- Opening Delimiter -

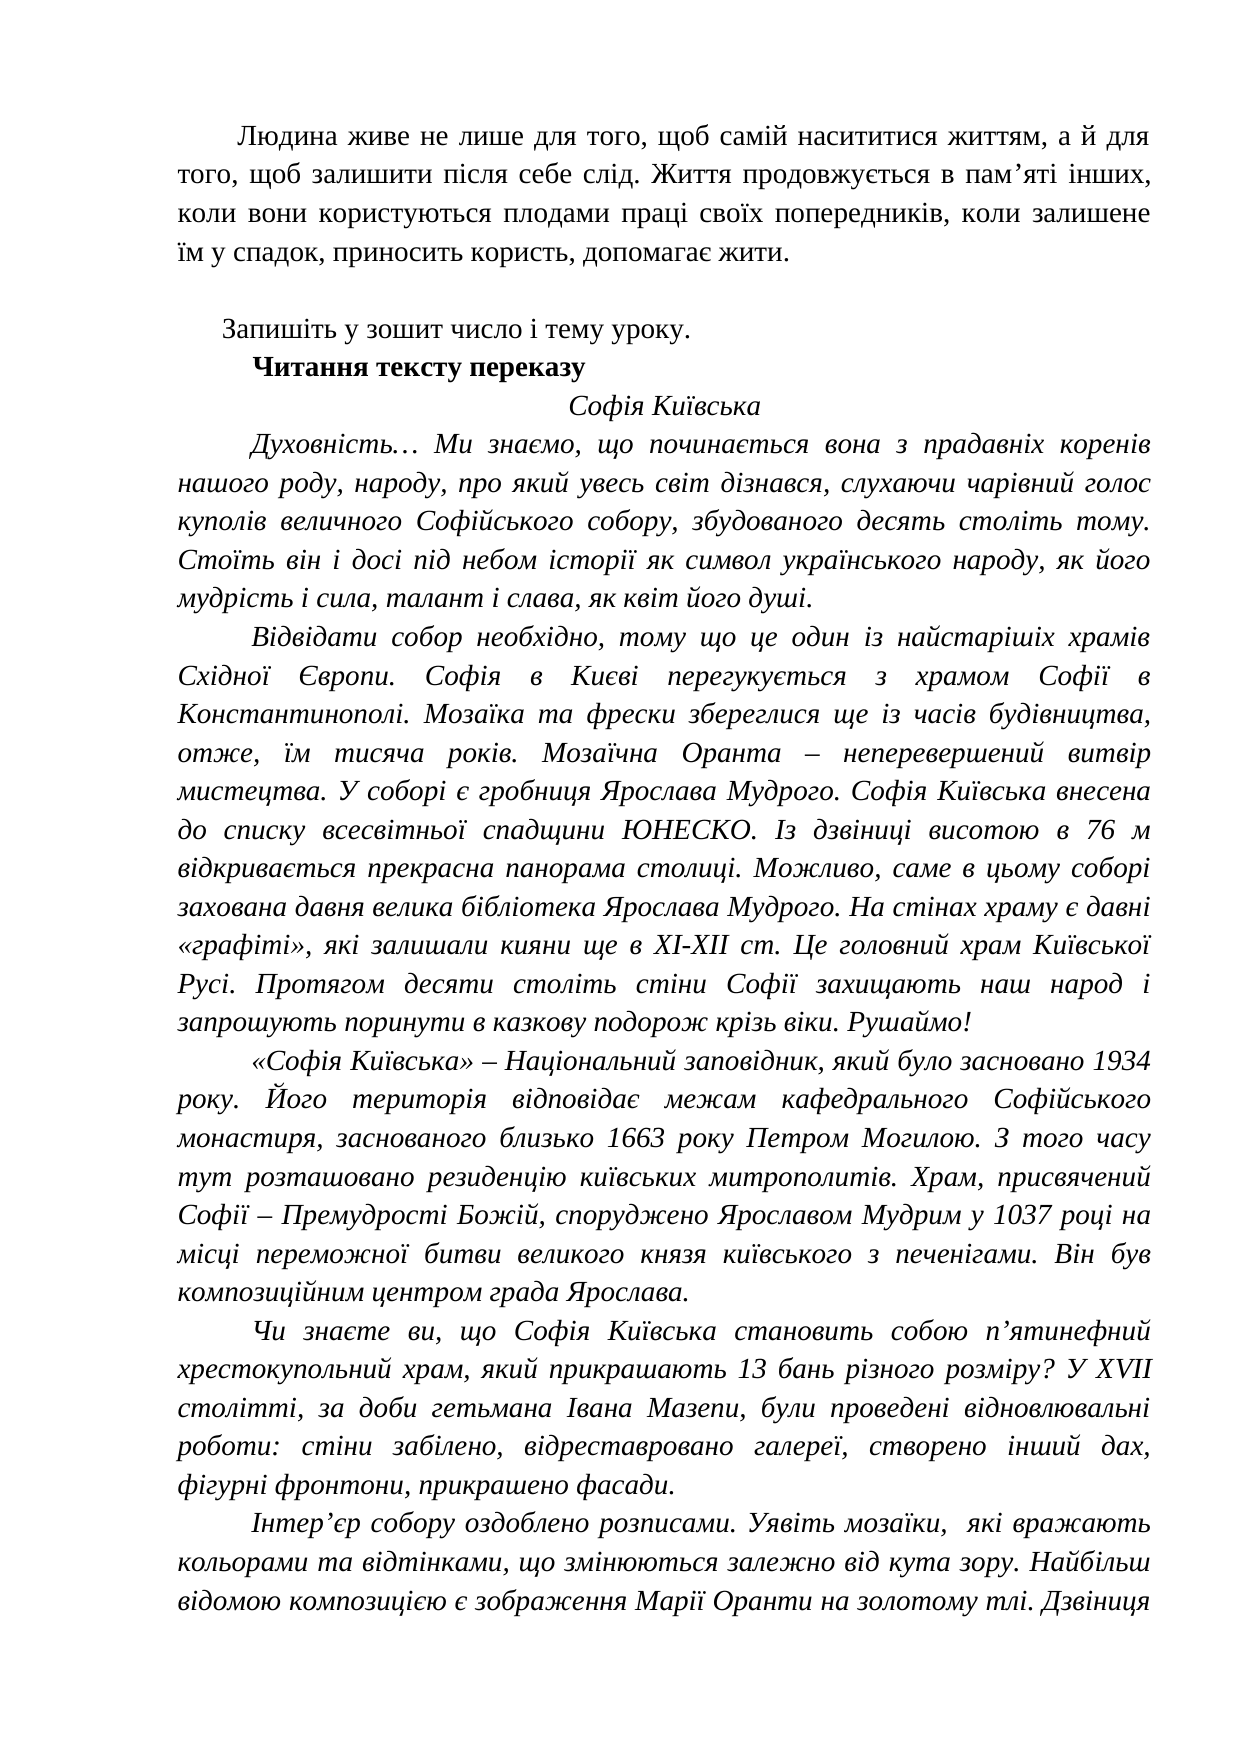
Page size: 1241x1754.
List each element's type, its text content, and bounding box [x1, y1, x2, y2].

list Софія Київська [177, 388, 1152, 421]
list Духовність… Ми знаємо, що починається вона з прадавніх коренів нашого роду, народу, про який увесь світ дізнався, слухаючи чарівний голос куполів величного Софійського собору, збудованого десять століть тому. Стоїть він і досі під небом історії як символ українського народу, як його мудрість і сила, талант і слава, як квіт його душі. [177, 426, 1152, 614]
text Запишіть у зошит число і тему уроку. [177, 311, 1152, 344]
list Відвідати собор необхідно, тому що це один із найстарішіх храмів Східної Європи. Софія в Києві перегукується з храмом Софії в Константинополі. Мозаїка та фрески збереглися ще із часів будівництва, отже, їм тисяча років. Мозаїчна Оранта – неперевершений витвір мистецтва. У соборі є гробниця Ярослава Мудрого. Софія Київська внесена до списку всесвітньої спадщини ЮНЕСКО. Із дзвіниці висотою в 76 м відкривається прекрасна панорама столиці. Можливо, саме в цьому соборі захована давня велика бібліотека Ярослава Мудрого. На стінах храму є давні «графіті», які залишали кияни ще в ХІ-ХІІ ст. Це головний храм Київської Русі. Протягом десяти століть стіни Софії захищають наш народ і запрошують поринути в казкову подорож крізь віки. Рушаймо! [177, 619, 1152, 1038]
list Чи знаєте ви, що Софія Київська становить собою п’ятинефний хрестокупольний храм, який прикрашають 13 бань різного розміру? У ХVІІ столітті, за доби гетьмана Івана Мазепи, були проведені відновлювальні роботи: стіни забілено, відреставровано галереї, створено інший дах, фігурні фронтони, прикрашено фасади. [177, 1313, 1152, 1501]
list Людина живе не лише для того, щоб самій насититися життям, а й для того, щоб залишити після себе слід. Життя продовжується в пам’яті інших, коли вони користуються плодами праці своїх попередників, коли залишене їм у спадок, приносить користь, допомагає жити. [177, 118, 1152, 267]
list «Софія Київська» – Національний заповідник, який було засновано 1934 року. Його територія відповідає межам кафедрального Софійського монастиря, заснованого близько 1663 року Петром Могилою. З того часу тут розташовано резиденцію київських митрополитів. Храм, присвячений Софії – Премудрості Божій, споруджено Ярославом Мудрим у 1037 році на місці переможної битви великого князя київського з печенігами. Він був композиційним центром града Ярослава. [177, 1043, 1152, 1308]
list Читання тексту переказу [252, 349, 1152, 383]
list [177, 1506, 1152, 1616]
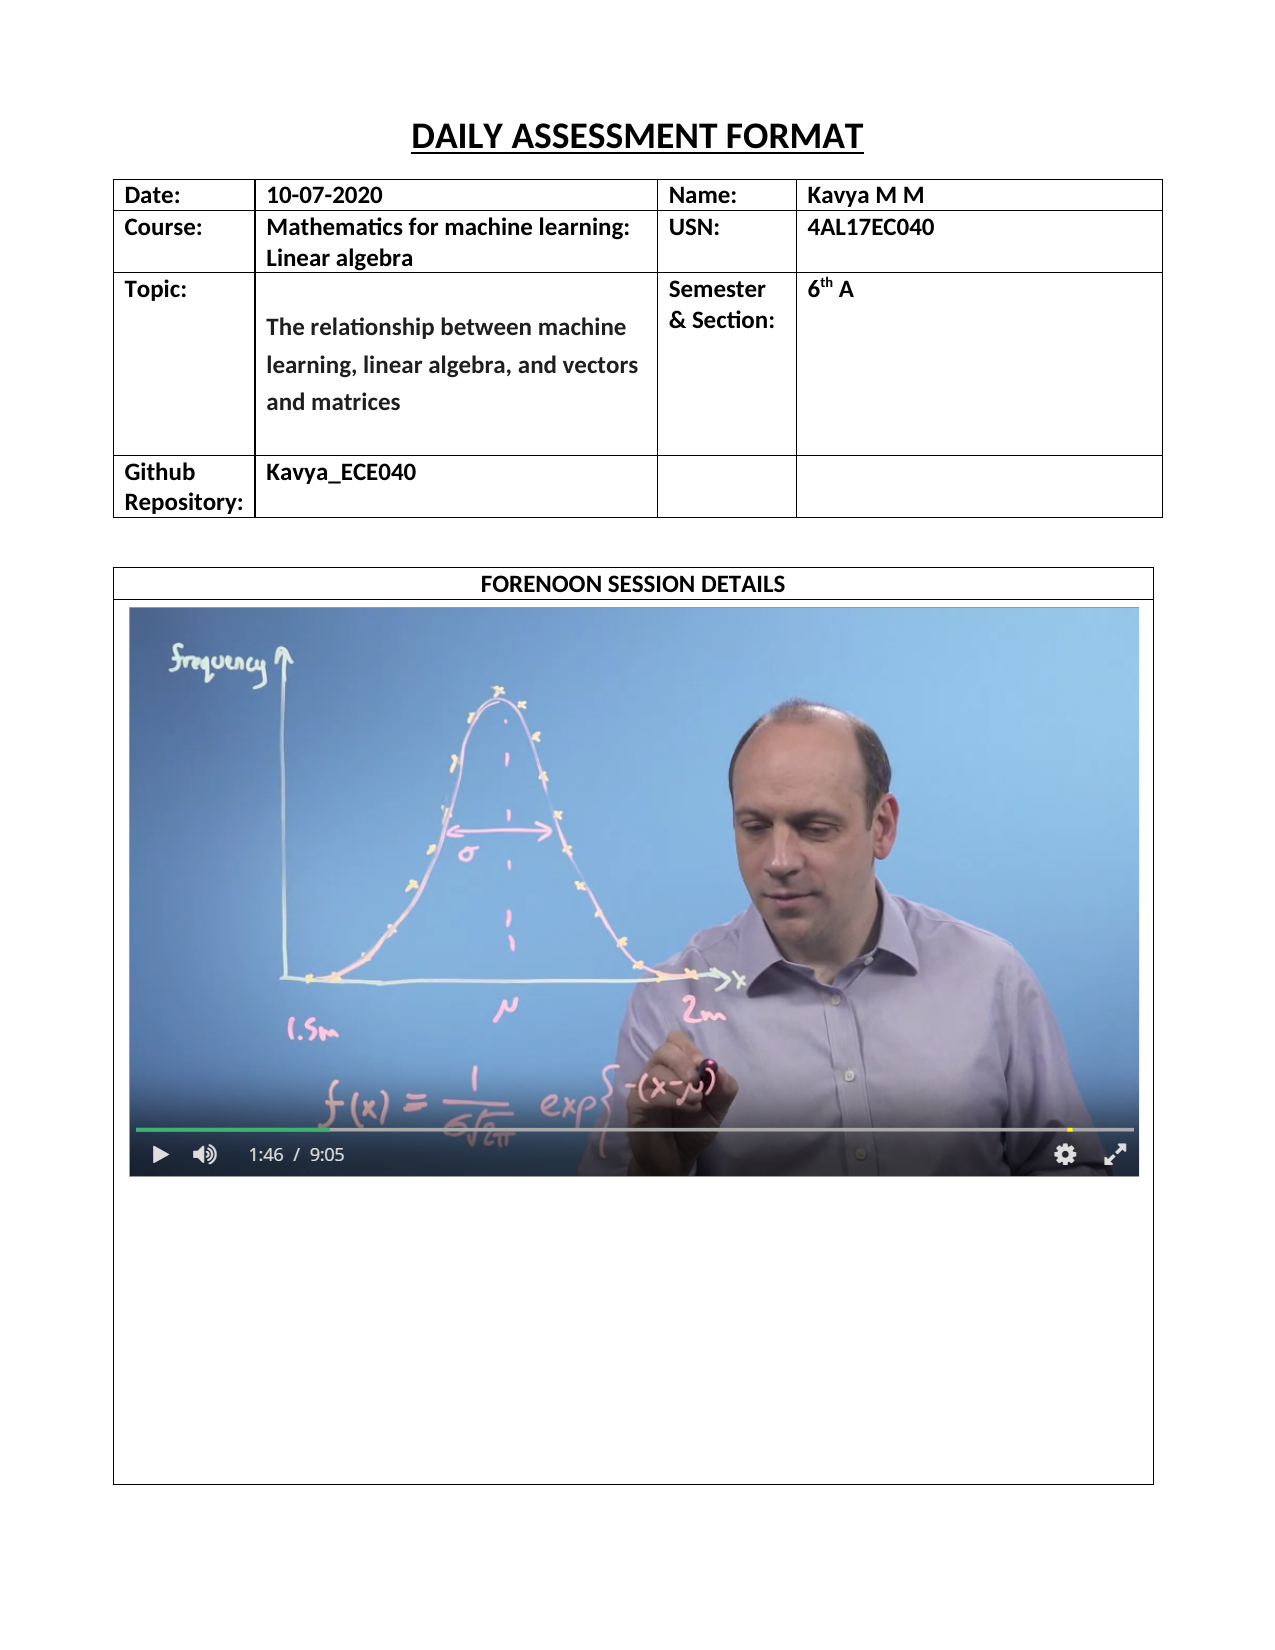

- Closing Delimiter -

TRY IT:
Report each line of the material in which the string "text" occurs.

EXERCISE RESPONSE:
List each element's type, its text content, and bounding box [x1, y1, x2, y2].
text Запишіть у зошит число і тему уроку. [177, 311, 1152, 344]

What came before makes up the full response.